Overview: In this lab exercise, you will experiment with drawing samples from a population.
Objectives: At the end of this lab you will be able to:
Create a subdirectory named Lab 3
in the
PUBHBIO 2210 Labs
directory you created in your OneDrive
folder in Lab 1.
Download the four lab files from Carmen while in the RStudio server:
lab-03-sampling-blank.html
lab-03-sampling-blank.Rmd
lab-03-sampling-worksheet-blank.docx
nhanesPopulation.csv
If you have not downloaded all of these files, do so now.
Save the four downloaded files in the
PUBHBIO 2210 Labs/Lab 3
directory (i.e., save the
downloaded files in the Lab 3
directory or folder created).
When working on labs, it is important to keep all related files in the
same directory.
Change the author and date information in the lab header.

[Collected data]
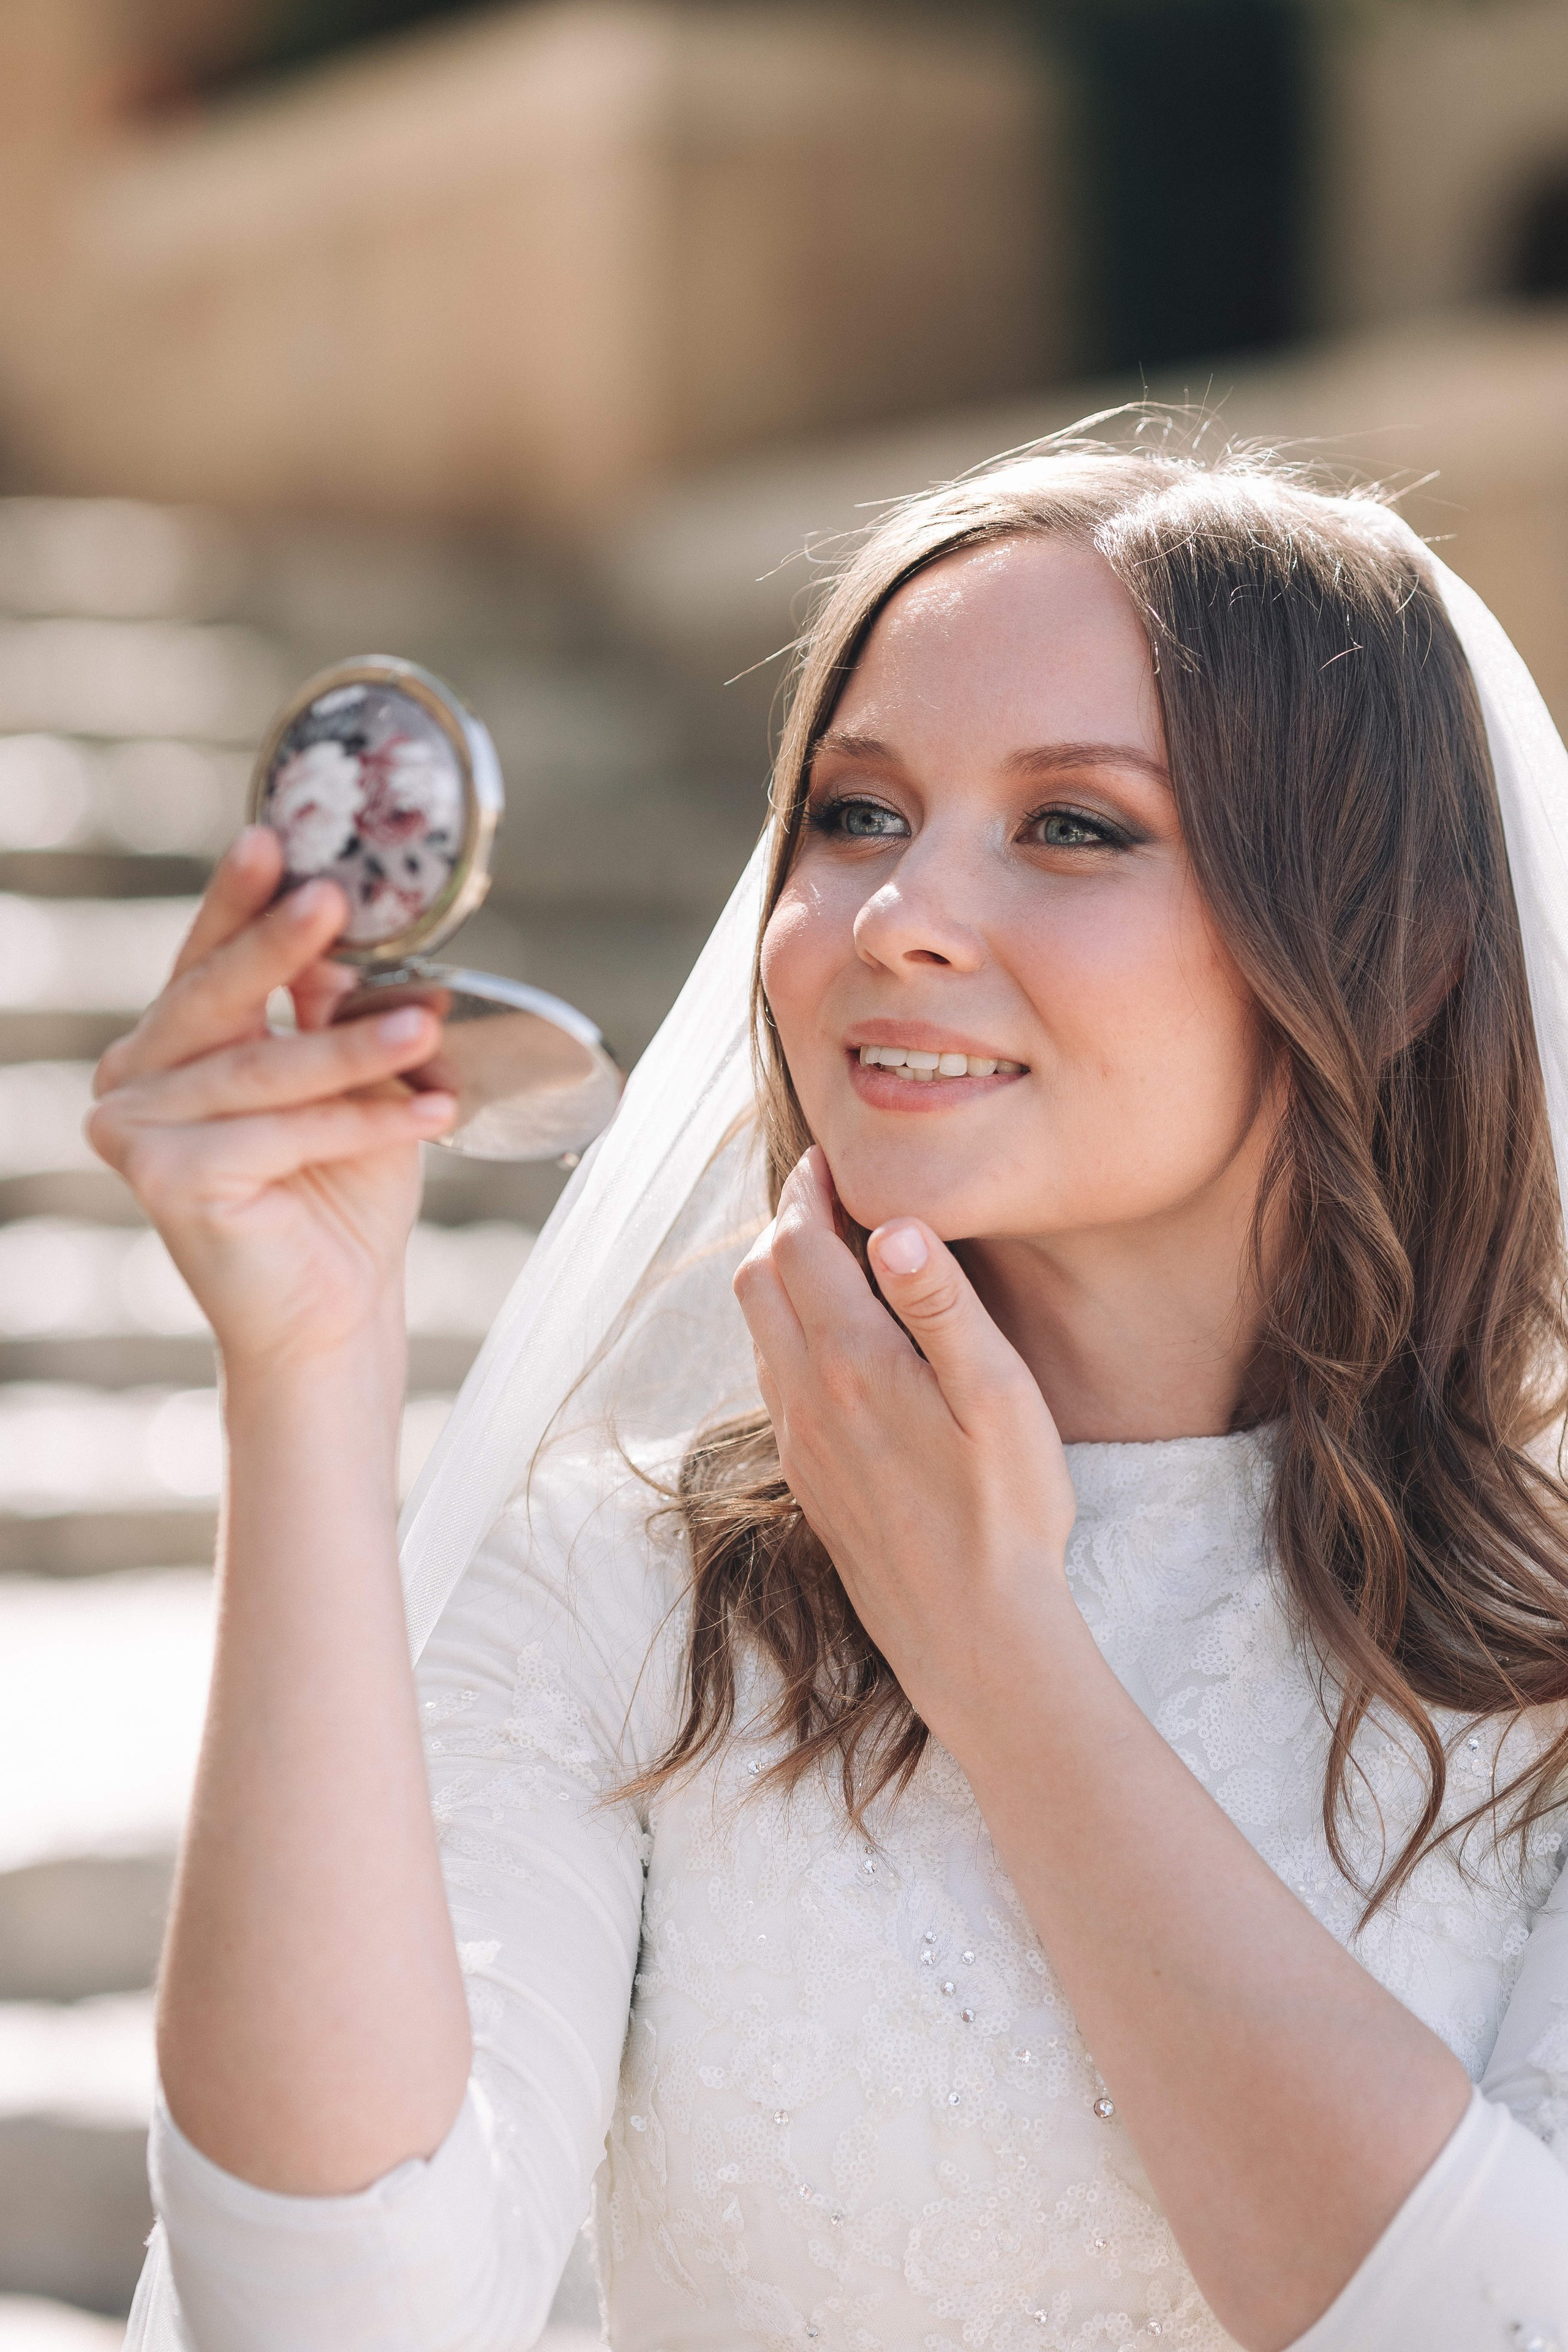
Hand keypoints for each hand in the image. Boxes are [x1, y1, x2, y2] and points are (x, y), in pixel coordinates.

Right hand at [88, 827, 456, 1373]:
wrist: (335, 1312)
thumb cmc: (340, 1196)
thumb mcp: (347, 1083)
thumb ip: (327, 1010)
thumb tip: (340, 933)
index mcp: (168, 1044)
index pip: (207, 959)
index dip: (239, 899)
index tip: (275, 839)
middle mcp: (133, 1080)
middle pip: (216, 997)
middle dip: (282, 945)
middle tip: (332, 897)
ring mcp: (135, 1131)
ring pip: (263, 1069)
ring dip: (357, 1046)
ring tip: (429, 1024)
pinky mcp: (165, 1180)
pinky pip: (280, 1133)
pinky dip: (365, 1123)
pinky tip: (434, 1110)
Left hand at [733, 1148, 1076, 1740]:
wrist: (974, 1637)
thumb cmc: (1006, 1514)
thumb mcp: (997, 1399)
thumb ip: (941, 1306)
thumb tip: (896, 1224)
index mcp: (853, 1363)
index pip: (801, 1244)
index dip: (811, 1189)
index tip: (834, 1158)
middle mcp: (807, 1399)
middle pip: (760, 1278)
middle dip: (787, 1223)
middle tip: (829, 1194)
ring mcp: (800, 1443)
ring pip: (760, 1332)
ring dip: (782, 1279)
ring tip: (831, 1254)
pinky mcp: (809, 1481)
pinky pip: (776, 1384)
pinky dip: (790, 1336)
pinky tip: (838, 1344)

▶ Exercises
#1 Answer these questions about the sampling lab instructions:
(a) What name should the new subdirectory have?
(b) How many lab files are to be downloaded, and from where?
(c) Which information in the lab header should be changed?
#2 Continue the sampling lab instructions from their last sentence.

▶ Task answers
#1
(a) Lab 3
(b) Four files, from Carmen
(c) The author and date information

#2
Replace 0
in the code chunk below with a number of
your choosing. Choosing a different “seed” number than someone else
makes the computer generate a different sequence of random
numbers.
Choosing the same seed number makes the computer generate the same sequence of random numbers.
Choose a seed and keep it the same throughout this assignment so that your answers don’t change every time you knit the document, but do not intentionally choose the same number as a classmate.
# Here, ensure to change the number "0" to a number of
# your choosing before you proceed with this Lab.
set.seed(101)
To help understand random sampling from an infinite population, we
will first randomly sample cases from a large dataset. (A “case” is one
row in a dataset and refers to all the measurements for a given
individual or experimental unit.) The large dataset,
nhanesPopulation.csv
is a small set of variables from the
larger NHANES dataset, from which our nhanesSubset.csv
dataset was randomly sampled. The large dataset consists of 17,314
cases; remember that the subset we have been working with consists of
only 100 cases.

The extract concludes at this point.